#### What the task requires
Only lines holding the word "layout" are wanted. Copy them from the listing below.
___ Supplied material ___
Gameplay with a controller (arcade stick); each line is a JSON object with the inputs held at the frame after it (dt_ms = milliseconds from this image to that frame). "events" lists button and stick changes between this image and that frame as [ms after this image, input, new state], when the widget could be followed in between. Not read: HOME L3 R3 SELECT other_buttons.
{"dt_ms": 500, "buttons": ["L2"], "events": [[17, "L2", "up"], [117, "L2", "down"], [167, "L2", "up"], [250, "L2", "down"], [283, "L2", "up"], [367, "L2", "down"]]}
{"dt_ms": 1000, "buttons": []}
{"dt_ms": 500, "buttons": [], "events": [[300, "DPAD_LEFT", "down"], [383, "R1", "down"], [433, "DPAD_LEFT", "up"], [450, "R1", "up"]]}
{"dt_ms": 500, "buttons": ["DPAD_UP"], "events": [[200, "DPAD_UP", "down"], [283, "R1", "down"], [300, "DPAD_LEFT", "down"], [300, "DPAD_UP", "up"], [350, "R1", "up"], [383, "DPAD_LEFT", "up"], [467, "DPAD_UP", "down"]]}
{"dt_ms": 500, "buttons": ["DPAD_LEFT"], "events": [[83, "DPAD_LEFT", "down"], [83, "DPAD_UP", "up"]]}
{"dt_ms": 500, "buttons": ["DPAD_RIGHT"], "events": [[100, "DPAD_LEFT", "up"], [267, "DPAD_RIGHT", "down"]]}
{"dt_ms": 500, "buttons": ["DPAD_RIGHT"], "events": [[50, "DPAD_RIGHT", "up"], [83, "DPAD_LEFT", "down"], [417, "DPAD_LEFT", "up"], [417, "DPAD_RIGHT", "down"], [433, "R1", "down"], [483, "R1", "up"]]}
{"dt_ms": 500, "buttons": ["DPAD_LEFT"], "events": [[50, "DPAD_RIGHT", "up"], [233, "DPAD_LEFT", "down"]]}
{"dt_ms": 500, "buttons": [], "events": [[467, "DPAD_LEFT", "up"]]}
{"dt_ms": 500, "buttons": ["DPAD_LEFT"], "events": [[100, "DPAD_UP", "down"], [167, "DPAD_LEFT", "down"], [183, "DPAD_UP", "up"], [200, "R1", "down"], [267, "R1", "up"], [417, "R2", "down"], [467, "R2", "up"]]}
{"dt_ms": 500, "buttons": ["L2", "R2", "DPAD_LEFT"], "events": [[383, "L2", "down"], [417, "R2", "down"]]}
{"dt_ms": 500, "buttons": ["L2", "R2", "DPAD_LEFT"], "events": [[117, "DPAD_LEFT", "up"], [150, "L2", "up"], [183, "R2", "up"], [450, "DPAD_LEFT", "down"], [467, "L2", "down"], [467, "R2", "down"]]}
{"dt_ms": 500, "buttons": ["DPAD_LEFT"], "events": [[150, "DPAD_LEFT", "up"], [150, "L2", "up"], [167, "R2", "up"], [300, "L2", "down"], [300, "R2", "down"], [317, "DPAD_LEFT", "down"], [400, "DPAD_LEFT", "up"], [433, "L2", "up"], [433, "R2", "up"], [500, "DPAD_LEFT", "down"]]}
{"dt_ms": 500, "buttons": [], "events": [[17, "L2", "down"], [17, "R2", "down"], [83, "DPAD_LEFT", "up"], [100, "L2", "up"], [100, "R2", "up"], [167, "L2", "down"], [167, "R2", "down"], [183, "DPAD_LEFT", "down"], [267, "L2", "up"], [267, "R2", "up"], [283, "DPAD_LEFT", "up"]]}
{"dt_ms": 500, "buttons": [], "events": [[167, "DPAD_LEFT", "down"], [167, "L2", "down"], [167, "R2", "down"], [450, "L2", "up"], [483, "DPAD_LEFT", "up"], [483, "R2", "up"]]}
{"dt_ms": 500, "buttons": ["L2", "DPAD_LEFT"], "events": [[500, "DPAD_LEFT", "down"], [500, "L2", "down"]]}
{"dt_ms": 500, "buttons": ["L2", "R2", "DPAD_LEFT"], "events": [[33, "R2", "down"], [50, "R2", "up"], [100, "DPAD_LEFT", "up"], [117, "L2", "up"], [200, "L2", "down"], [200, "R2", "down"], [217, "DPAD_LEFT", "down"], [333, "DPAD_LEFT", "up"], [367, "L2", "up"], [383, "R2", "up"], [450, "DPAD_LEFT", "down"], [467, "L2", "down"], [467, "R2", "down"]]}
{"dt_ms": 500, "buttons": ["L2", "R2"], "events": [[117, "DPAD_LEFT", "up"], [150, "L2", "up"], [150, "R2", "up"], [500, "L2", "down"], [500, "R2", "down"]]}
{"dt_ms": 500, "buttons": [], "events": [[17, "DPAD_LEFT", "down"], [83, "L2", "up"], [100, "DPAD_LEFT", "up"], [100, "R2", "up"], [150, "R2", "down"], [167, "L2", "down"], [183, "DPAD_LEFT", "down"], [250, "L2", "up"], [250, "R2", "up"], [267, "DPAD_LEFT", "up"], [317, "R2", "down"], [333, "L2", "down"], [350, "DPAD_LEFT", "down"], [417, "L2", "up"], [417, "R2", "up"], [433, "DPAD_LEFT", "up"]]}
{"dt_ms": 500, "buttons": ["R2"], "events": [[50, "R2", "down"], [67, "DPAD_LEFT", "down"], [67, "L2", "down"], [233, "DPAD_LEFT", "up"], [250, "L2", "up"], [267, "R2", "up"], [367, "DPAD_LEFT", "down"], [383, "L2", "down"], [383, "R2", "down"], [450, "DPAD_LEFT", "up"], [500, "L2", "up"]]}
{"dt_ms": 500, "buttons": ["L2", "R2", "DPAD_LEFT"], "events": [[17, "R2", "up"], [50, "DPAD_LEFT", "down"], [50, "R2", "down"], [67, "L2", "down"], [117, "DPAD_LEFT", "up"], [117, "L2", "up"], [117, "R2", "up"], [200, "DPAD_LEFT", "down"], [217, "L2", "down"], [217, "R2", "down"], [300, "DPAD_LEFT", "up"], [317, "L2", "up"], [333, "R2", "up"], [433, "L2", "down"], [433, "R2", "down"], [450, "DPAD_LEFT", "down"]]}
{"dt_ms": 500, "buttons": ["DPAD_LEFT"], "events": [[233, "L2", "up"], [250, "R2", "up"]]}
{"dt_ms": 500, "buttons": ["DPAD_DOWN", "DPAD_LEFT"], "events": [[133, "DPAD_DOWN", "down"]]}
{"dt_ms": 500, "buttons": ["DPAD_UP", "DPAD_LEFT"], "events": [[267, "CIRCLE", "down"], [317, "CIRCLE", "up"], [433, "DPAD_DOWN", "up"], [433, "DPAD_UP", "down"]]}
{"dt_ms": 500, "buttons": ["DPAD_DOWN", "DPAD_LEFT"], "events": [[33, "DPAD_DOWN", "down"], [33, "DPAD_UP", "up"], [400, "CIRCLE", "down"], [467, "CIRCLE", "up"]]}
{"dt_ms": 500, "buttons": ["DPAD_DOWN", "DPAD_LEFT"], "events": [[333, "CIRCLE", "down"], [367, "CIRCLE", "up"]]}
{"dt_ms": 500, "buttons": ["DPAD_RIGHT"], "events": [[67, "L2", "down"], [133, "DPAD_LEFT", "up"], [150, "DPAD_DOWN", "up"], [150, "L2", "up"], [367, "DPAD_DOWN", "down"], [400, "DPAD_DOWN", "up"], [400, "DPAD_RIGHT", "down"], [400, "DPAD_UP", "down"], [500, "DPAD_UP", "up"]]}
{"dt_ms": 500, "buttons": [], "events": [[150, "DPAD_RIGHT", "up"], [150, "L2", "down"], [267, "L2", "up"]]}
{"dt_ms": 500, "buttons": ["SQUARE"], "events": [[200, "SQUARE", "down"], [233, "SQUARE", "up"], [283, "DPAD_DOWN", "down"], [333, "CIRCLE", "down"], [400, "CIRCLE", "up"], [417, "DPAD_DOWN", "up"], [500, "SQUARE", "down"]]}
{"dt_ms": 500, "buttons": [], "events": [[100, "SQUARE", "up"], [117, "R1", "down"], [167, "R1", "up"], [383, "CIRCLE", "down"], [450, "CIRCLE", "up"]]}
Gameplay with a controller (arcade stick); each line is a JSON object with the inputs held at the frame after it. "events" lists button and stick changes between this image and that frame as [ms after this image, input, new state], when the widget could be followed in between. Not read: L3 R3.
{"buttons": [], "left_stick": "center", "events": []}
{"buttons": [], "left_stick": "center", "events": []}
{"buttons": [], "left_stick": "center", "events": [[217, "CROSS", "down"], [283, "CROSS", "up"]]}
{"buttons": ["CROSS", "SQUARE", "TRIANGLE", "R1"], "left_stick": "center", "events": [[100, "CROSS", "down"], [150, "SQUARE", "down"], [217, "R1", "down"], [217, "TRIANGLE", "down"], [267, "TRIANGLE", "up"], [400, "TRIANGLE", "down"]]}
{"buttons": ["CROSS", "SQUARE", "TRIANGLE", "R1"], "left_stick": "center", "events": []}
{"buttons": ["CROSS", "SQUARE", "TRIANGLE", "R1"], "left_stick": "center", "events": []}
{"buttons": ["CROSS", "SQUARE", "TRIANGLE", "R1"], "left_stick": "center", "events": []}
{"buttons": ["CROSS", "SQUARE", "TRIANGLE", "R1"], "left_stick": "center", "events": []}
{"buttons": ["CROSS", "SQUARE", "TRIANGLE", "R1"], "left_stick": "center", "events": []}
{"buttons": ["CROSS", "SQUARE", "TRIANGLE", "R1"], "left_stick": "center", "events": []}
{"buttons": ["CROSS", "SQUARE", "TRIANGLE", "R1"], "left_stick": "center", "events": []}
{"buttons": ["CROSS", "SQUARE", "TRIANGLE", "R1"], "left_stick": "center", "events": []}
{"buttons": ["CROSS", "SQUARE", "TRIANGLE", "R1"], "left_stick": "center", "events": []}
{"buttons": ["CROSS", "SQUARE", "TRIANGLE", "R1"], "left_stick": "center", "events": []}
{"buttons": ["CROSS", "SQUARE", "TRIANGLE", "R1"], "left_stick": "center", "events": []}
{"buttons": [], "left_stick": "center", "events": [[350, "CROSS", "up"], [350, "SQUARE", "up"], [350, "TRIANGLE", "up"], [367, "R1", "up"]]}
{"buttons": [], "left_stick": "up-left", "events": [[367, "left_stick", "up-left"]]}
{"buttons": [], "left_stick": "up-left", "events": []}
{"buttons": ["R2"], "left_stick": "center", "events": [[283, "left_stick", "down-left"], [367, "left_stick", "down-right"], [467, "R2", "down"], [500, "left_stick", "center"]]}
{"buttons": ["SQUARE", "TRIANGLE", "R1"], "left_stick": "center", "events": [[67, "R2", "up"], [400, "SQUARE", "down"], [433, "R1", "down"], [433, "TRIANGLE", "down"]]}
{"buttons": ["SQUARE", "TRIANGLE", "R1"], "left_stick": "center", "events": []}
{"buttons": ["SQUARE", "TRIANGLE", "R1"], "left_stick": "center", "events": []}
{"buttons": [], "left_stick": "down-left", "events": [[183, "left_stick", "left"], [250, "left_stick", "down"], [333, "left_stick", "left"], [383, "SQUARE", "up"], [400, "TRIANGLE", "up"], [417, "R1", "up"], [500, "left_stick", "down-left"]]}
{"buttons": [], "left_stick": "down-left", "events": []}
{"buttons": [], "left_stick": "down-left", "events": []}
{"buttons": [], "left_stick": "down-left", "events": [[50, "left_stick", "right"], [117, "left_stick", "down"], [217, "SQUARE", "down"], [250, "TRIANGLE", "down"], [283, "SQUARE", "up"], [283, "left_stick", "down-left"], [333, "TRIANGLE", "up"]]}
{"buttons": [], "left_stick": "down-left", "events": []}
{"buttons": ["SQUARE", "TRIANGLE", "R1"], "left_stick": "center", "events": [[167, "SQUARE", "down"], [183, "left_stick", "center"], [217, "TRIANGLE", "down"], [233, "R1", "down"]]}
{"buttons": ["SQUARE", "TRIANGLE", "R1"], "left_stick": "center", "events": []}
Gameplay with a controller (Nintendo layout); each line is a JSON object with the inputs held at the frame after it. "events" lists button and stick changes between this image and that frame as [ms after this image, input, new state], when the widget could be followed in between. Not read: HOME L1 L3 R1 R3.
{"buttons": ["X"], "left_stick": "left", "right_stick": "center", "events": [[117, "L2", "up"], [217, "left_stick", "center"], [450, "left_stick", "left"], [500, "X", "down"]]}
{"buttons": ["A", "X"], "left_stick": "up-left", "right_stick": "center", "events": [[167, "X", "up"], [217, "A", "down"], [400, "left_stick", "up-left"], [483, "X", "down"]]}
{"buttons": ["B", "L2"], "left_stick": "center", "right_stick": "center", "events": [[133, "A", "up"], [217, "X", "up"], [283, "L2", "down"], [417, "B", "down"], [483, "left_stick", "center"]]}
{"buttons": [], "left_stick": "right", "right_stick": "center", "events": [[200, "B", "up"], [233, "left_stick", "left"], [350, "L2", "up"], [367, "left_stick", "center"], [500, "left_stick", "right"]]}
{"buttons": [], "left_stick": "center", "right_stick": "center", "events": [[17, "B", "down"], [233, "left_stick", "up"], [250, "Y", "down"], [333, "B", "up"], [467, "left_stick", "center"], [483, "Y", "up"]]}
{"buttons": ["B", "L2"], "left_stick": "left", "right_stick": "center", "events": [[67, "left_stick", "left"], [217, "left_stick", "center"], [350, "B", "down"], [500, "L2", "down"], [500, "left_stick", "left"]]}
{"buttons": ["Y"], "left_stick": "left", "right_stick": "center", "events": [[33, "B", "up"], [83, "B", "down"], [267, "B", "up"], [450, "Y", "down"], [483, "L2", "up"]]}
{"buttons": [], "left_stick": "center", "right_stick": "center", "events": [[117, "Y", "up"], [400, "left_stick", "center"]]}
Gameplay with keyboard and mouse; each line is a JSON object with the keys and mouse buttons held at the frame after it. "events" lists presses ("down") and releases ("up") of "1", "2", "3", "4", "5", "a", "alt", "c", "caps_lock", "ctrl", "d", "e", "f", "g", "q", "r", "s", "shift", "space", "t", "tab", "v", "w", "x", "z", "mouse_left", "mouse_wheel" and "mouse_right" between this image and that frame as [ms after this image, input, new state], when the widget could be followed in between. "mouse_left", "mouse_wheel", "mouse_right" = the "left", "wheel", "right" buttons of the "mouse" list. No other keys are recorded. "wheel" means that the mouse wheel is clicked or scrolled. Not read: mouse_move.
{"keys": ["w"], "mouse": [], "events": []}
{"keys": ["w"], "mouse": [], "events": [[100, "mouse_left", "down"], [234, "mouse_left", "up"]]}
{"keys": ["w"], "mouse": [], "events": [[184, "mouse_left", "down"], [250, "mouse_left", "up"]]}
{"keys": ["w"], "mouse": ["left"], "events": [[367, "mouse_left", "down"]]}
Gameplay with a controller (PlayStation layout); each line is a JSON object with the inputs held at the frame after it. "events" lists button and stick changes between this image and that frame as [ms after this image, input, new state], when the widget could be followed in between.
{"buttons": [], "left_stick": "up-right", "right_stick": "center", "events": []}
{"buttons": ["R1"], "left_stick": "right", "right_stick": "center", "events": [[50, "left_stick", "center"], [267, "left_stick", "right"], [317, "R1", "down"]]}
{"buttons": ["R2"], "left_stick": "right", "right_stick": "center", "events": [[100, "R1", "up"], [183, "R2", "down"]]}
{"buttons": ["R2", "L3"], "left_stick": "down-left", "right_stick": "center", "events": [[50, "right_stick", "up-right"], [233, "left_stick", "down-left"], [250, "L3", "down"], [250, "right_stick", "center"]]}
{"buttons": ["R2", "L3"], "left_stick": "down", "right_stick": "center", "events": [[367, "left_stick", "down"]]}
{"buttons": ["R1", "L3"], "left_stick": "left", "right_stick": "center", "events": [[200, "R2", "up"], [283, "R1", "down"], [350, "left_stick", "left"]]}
___
#### Expected answer
Gameplay with a controller (Nintendo layout); each line is a JSON object with the inputs held at the frame after it. "events" lists button and stick changes between this image and that frame as [ms after this image, input, new state], when the widget could be followed in between. Not read: HOME L1 L3 R1 R3.
Gameplay with a controller (PlayStation layout); each line is a JSON object with the inputs held at the frame after it. "events" lists button and stick changes between this image and that frame as [ms after this image, input, new state], when the widget could be followed in between.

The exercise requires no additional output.